→ **Tasks to complete**
(A) Answer these questions using the guidance text on the 4-day working week, marking each answer (i), (ii) or (iii) to match:
(i) What three aspects of work can employees apply to change under the right to request flexible working?
(ii) Which three factors must councils have regard to under the Duty of Best Value?
(iii) Within the local government sector, what does the government not support regarding the 4-day working week concept?
(B) Reproduce word for word the passage of the guidance text on the 4-day working week starting at "Local authorities must" and ending at "local government sector.".

The government supports an individual’s right to request flexible working, which allows employees to apply for changes to the hours, timing, or location of work. This is clearly different as it relates to the right of an individual employee to request a different working pattern or place of work. This guidance does not seek to relate to the latter.

 

Local authorities must be mindful of the Duty of Best Value when it considers provision. This is a statutory requirement for councils ‘to secure continuous improvement in the way in which its functions are exercised, having regard to a combination of economy, efficiency and effectiveness.’ In practice this extends to securing value for money in all spending decisions. It is the government’s view that the implementation of the 4-day week is unlikely to demonstrate adherence to the Best Value Duty. Neither, for clarity, does the government support trials, experimentation, or pilots (or equivalent) of the 4-day working week concept within the local government sector.

→ **Data for review**
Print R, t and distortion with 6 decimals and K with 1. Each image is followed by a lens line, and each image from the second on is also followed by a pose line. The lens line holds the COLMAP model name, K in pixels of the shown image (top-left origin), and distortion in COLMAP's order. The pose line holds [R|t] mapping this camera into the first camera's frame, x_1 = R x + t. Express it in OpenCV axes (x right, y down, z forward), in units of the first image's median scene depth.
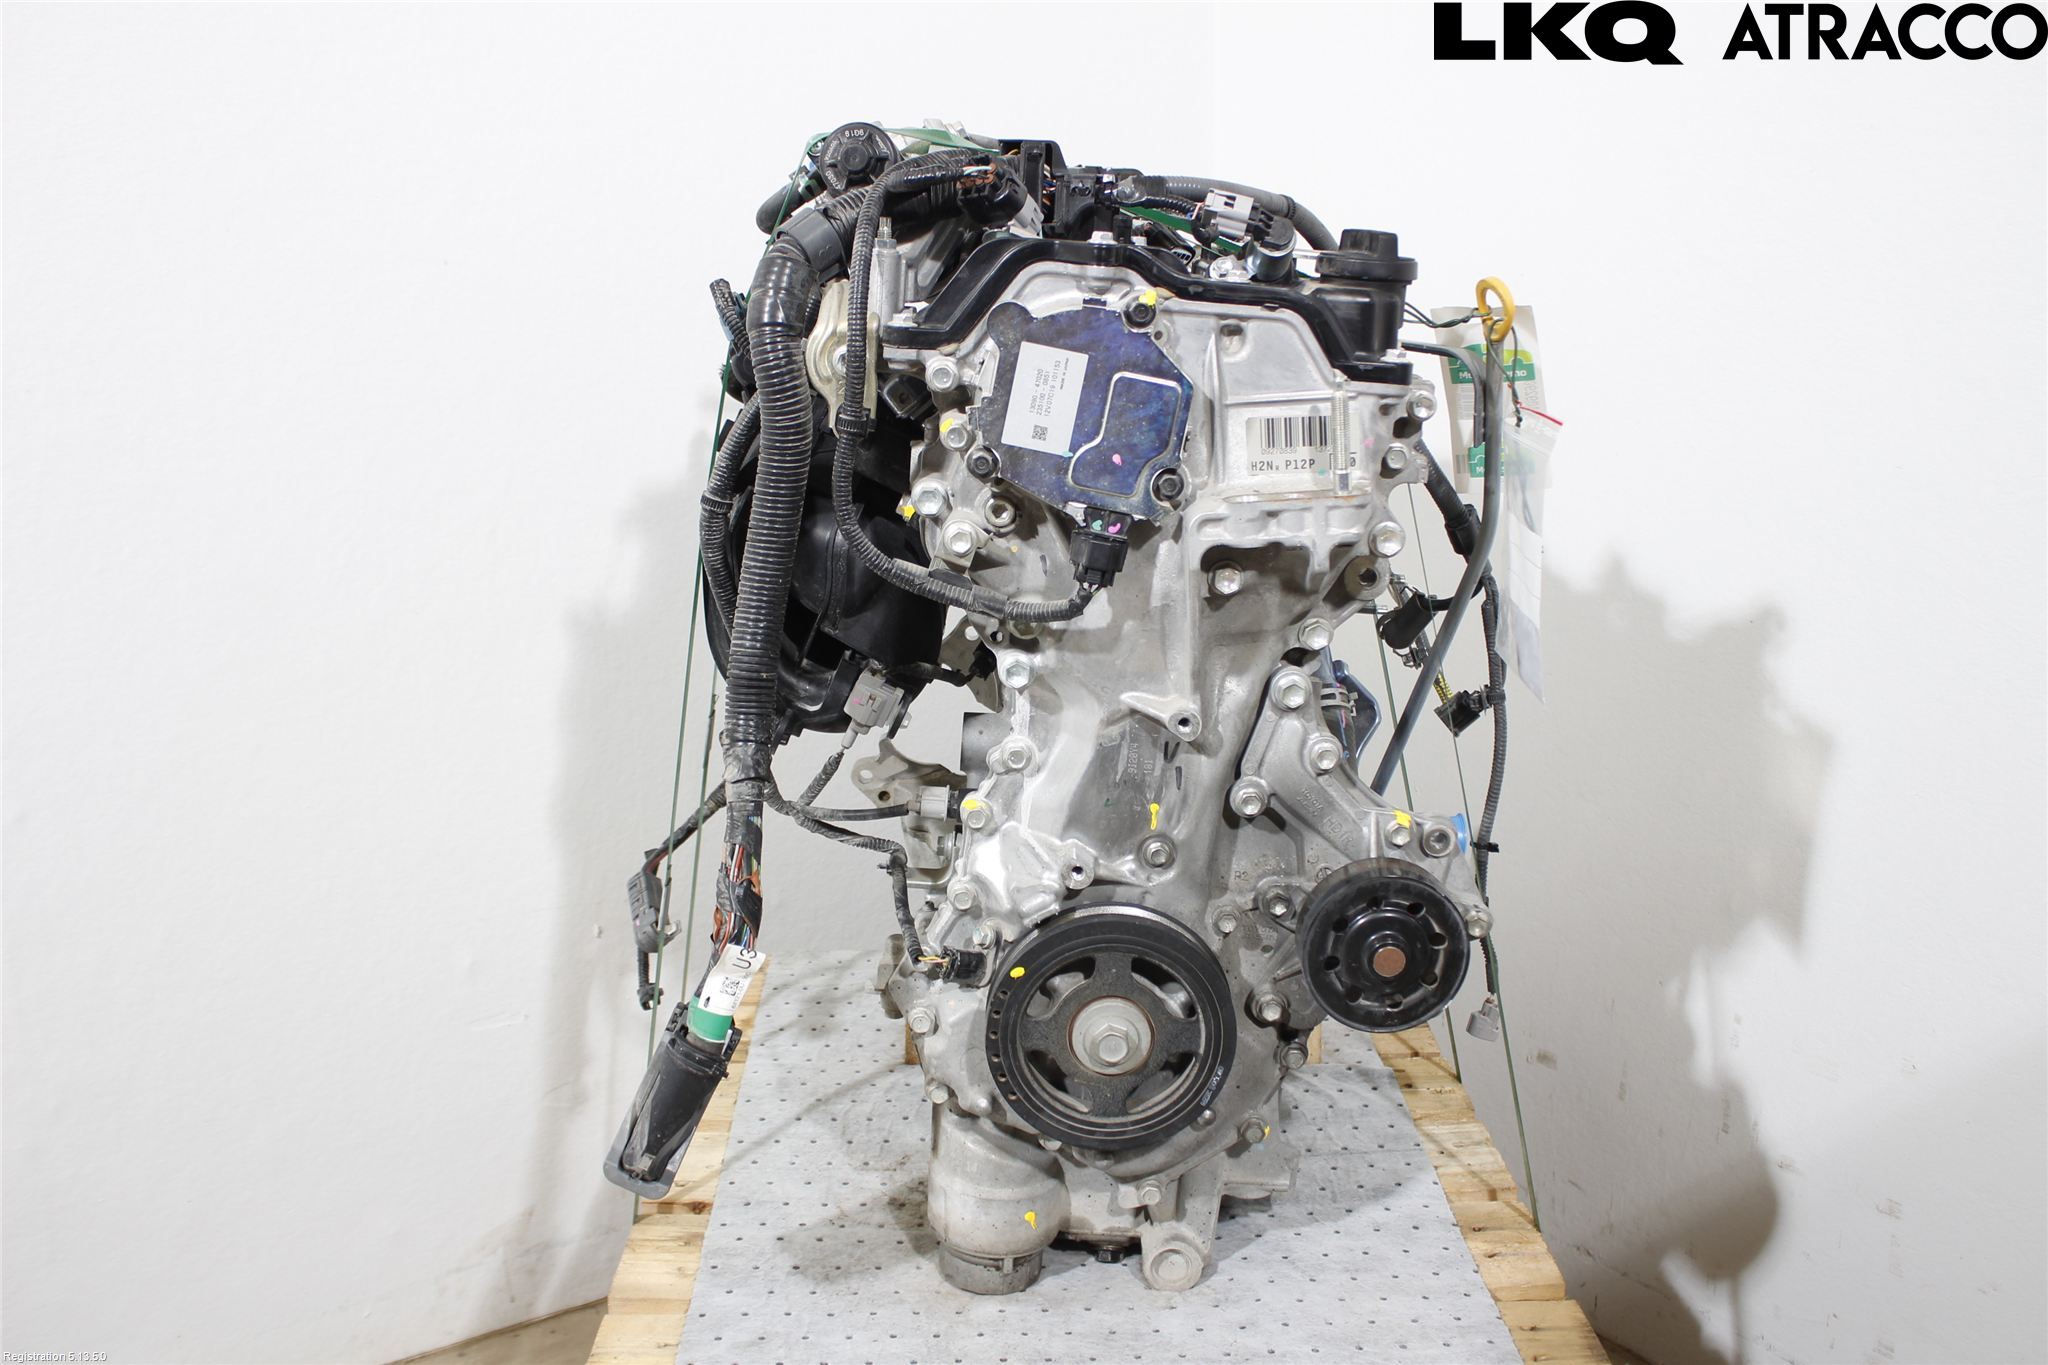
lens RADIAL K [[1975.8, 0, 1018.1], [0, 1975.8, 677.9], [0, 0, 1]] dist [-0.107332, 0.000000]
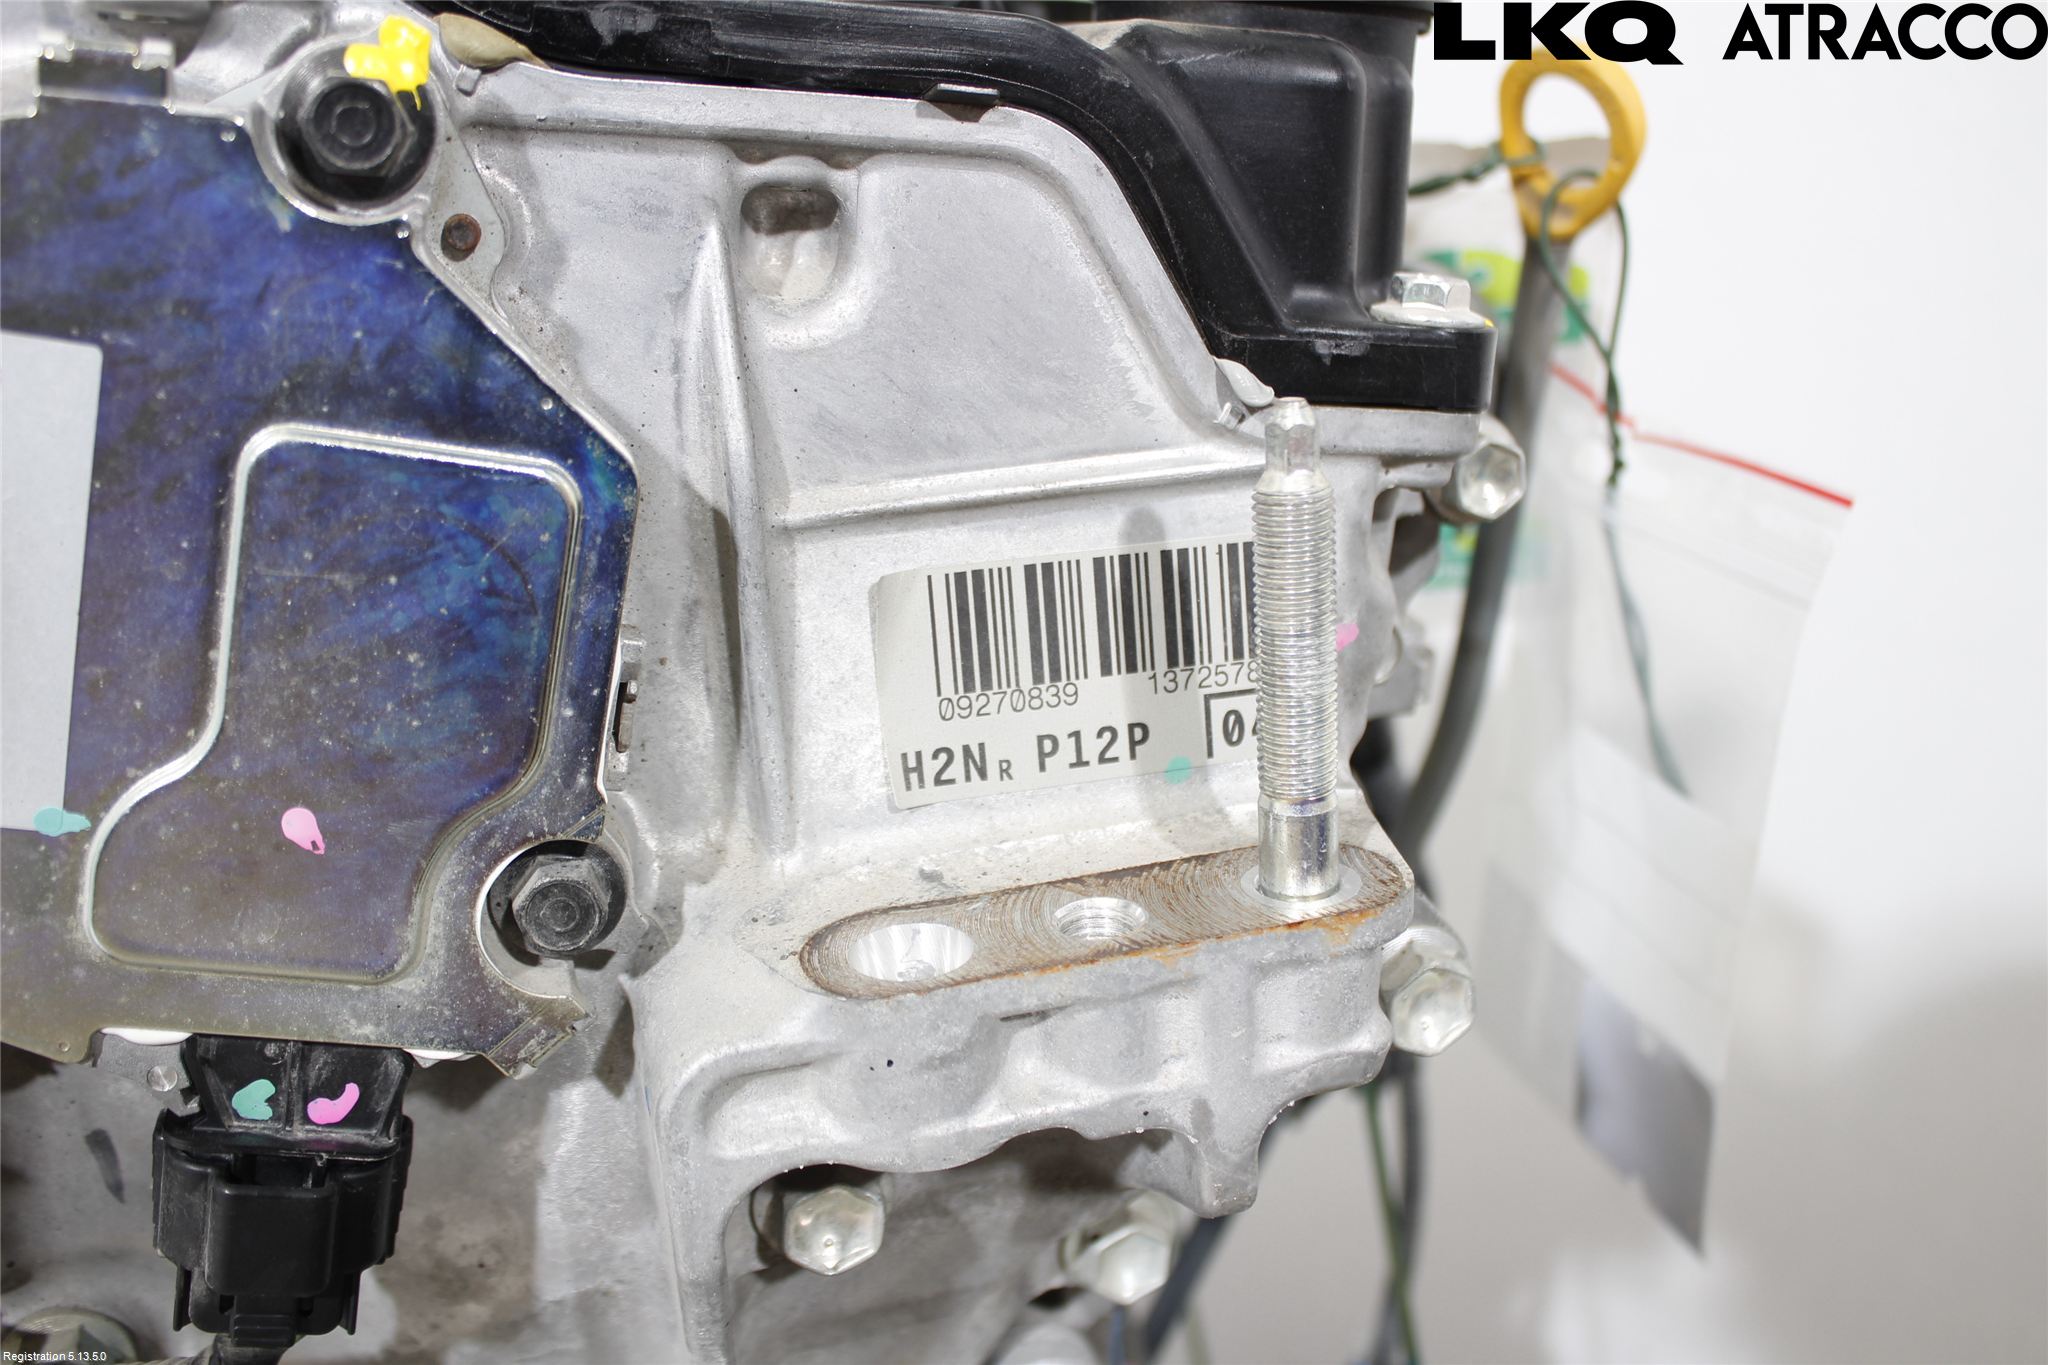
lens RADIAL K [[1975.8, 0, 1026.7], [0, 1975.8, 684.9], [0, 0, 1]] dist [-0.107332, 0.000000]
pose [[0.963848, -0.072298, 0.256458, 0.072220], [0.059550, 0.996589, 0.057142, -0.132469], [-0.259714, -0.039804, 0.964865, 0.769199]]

--

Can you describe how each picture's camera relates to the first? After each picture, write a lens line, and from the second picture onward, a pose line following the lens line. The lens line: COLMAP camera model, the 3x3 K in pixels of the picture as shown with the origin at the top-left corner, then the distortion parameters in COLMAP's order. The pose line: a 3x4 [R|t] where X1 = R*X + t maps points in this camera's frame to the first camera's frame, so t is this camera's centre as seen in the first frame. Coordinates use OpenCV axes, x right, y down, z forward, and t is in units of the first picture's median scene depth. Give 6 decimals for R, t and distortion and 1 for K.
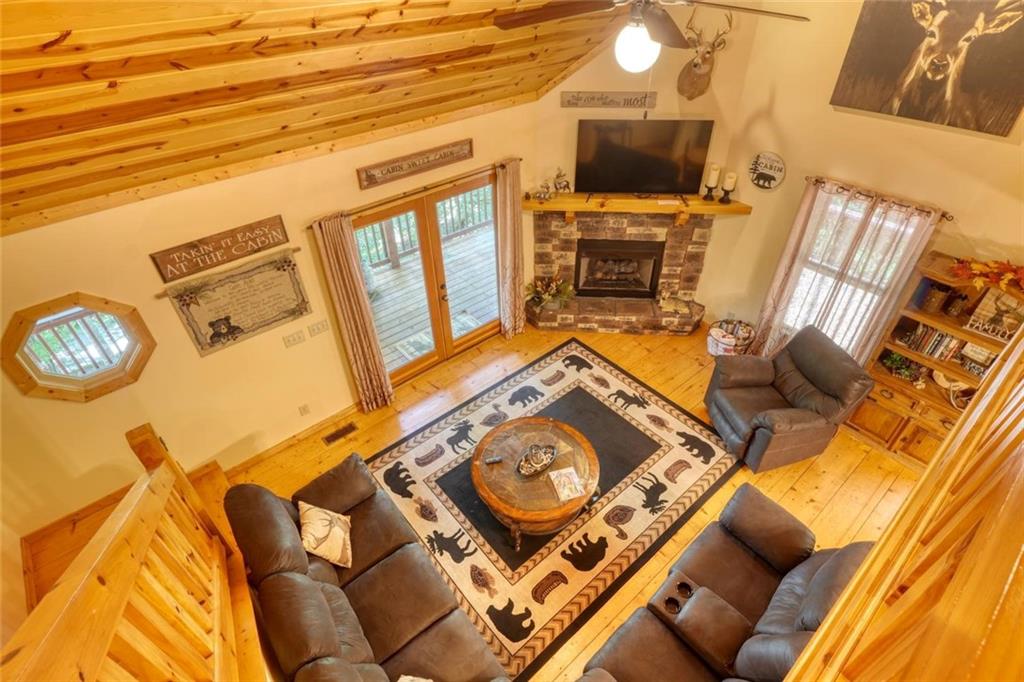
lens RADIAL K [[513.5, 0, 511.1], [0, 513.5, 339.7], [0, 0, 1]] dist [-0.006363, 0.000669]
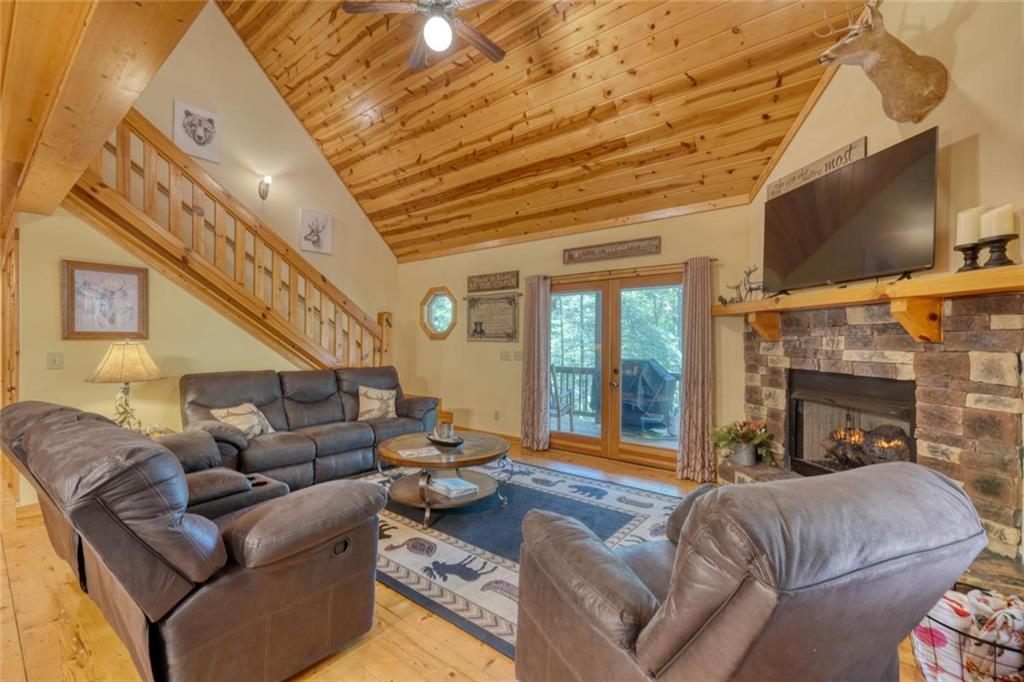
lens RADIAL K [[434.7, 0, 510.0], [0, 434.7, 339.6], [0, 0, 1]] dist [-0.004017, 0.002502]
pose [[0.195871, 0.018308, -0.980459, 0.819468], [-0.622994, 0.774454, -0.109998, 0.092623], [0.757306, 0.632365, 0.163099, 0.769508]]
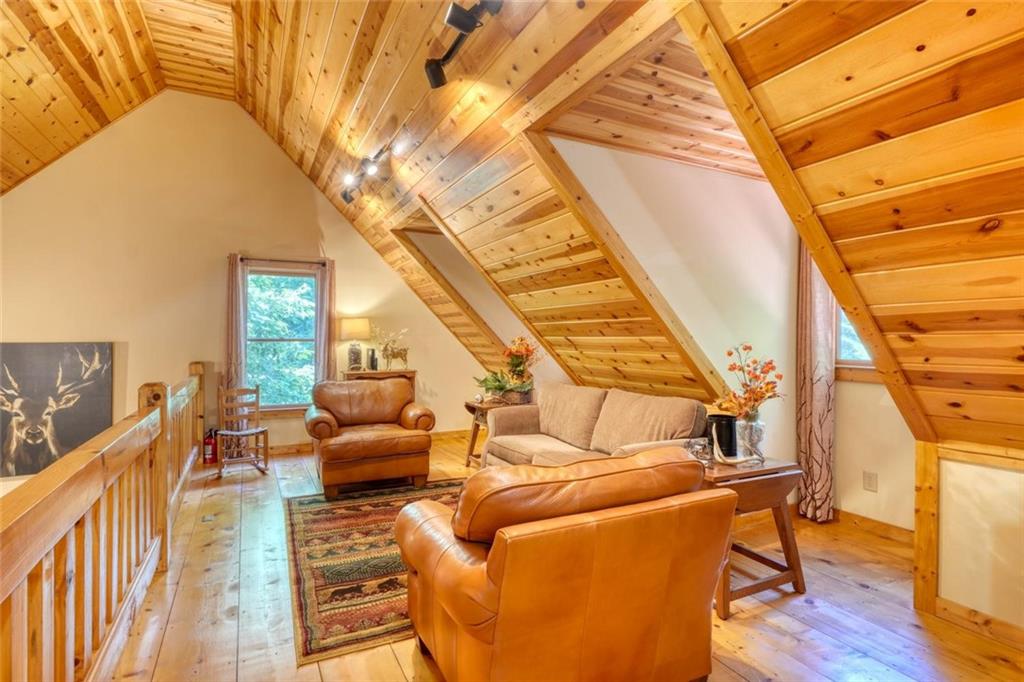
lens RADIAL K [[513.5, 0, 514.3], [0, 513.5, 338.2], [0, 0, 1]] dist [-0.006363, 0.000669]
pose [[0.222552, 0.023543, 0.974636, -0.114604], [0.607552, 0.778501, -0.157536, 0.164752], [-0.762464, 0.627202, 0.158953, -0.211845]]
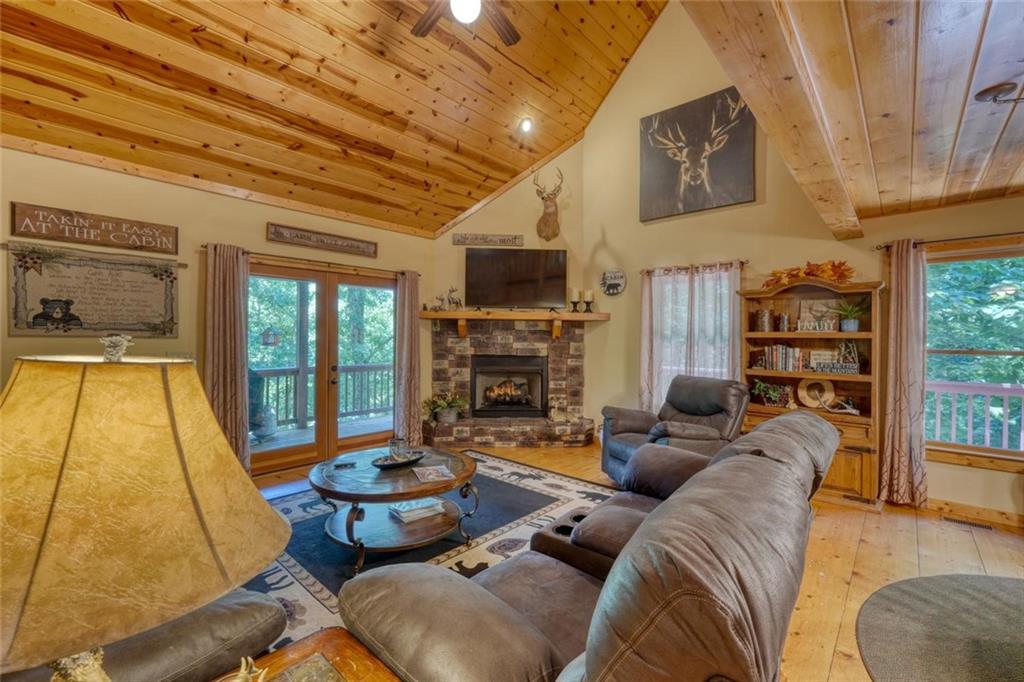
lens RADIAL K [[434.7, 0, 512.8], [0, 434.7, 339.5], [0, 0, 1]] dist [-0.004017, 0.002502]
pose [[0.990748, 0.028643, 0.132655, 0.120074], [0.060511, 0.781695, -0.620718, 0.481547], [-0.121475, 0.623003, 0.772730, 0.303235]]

→ **Expected outputs**
(A)
(i) The hours, timing, or location of work.
(ii) Economy, efficiency and effectiveness.
(iii) Trials, experimentation, or pilots (or equivalent) of the 4-day working week concept.

(B)
Local authorities must be mindful of the Duty of Best Value when it considers provision. This is a statutory requirement for councils ‘to secure continuous improvement in the way in which its functions are exercised, having regard to a combination of economy, efficiency and effectiveness.’ In practice this extends to securing value for money in all spending decisions. It is the government’s view that the implementation of the 4-day week is unlikely to demonstrate adherence to the Best Value Duty. Neither, for clarity, does the government support trials, experimentation, or pilots (or equivalent) of the 4-day working week concept within the local government sector.